■ HOW TO COMPLETE THIS TASK:
Pull the text from every one of the records below, copying it word for word and line for line. Leave the pictures out.

-- RECORDS TO USE follows --

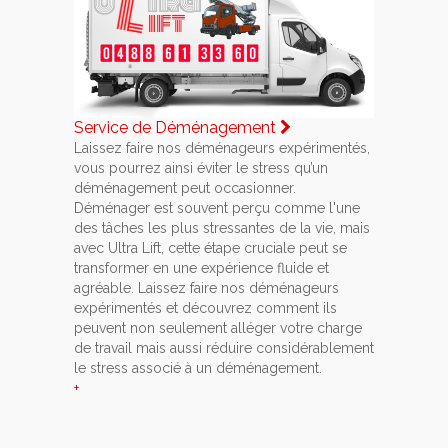
Service de Déménagement
Laissez faire nos déménageurs expérimentés,
vous pourrez ainsi éviter le stress qu’un
déménagement peut occasionner.
Déménager est souvent perçu comme l'une
des tâches les plus stressantes de la vie, mais
avec Ultra Lift, cette étape cruciale peut se
transformer en une expérience fluide et
agréable. Laissez faire nos déménageurs
expérimentés et découvrez comment ils
peuvent non seulement alléger votre charge
de travail mais aussi réduire considérablement
le stress associé à un déménagement.
+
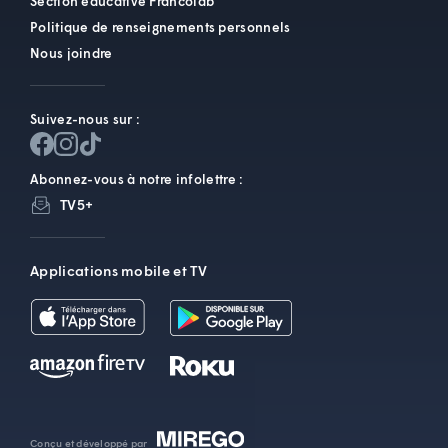
Section éducative Francolab
Politique de renseignements personnels
Nous joindre
Suivez-nous sur :
Abonnez-vous à notre infolettre :
TV5+
Applications mobile et TV
Conçu et développé par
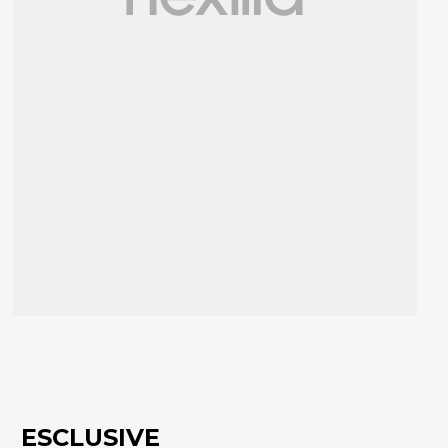
ESCLUSIVE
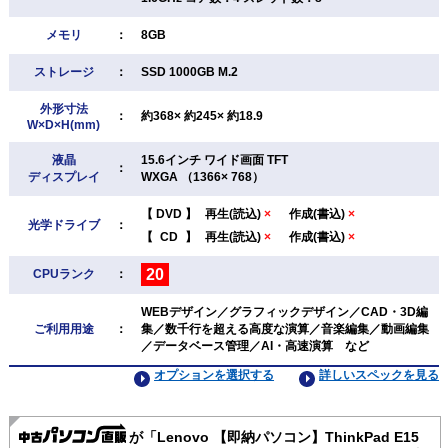
メモリ
：
8GB
ストレージ
：
SSD 1000GB M.2
外形寸法
：
約368× 約245× 約18.9
W×D×H(mm)
液晶
15.6インチ ワイド画面 TFT
：
ディスプレイ
WXGA （1366× 768）
【
DVD
】
再生(読込)
×
作成(書込)
×
光学ドライブ
：
【
CD
】
再生(読込)
×
作成(書込)
×
20
CPUランク
：
WEBデザイン／グラフィックデザイン／CAD・3D編
ご利用用途
：
集／数千行を超える高度な演算／音楽編集／動画編集
／データベース管理／AI・高速演算 など
オプションを選択する
詳しいスペックを見る
が「Lenovo 【即納パソコン】ThinkPad E15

-- RECORDS TO USE concluded --

■ FINISHED TASK:
Service de Déménagement
Laissez faire nos déménageurs expérimentés,
vous pourrez ainsi éviter le stress qu’un
déménagement peut occasionner.
Déménager est souvent perçu comme l'une
des tâches les plus stressantes de la vie, mais
avec Ultra Lift, cette étape cruciale peut se
transformer en une expérience fluide et
agréable. Laissez faire nos déménageurs
expérimentés et découvrez comment ils
peuvent non seulement alléger votre charge
de travail mais aussi réduire considérablement
le stress associé à un déménagement.
+
Section éducative Francolab
Politique de renseignements personnels
Nous joindre
Suivez-nous sur :
Abonnez-vous à notre infolettre :
TV5+
Applications mobile et TV
Conçu et développé par
ESCLUSIVE
メモリ
：
8GB
ストレージ
：
SSD 1000GB M.2
外形寸法
：
約368× 約245× 約18.9
W×D×H(mm)
液晶
15.6インチ ワイド画面 TFT
：
ディスプレイ
WXGA （1366× 768）
【
DVD
】
再生(読込)
×
作成(書込)
×
光学ドライブ
：
【
CD
】
再生(読込)
×
作成(書込)
×
20
CPUランク
：
WEBデザイン／グラフィックデザイン／CAD・3D編
ご利用用途
：
集／数千行を超える高度な演算／音楽編集／動画編集
／データベース管理／AI・高速演算 など
オプションを選択する
詳しいスペックを見る
が「Lenovo 【即納パソコン】ThinkPad E15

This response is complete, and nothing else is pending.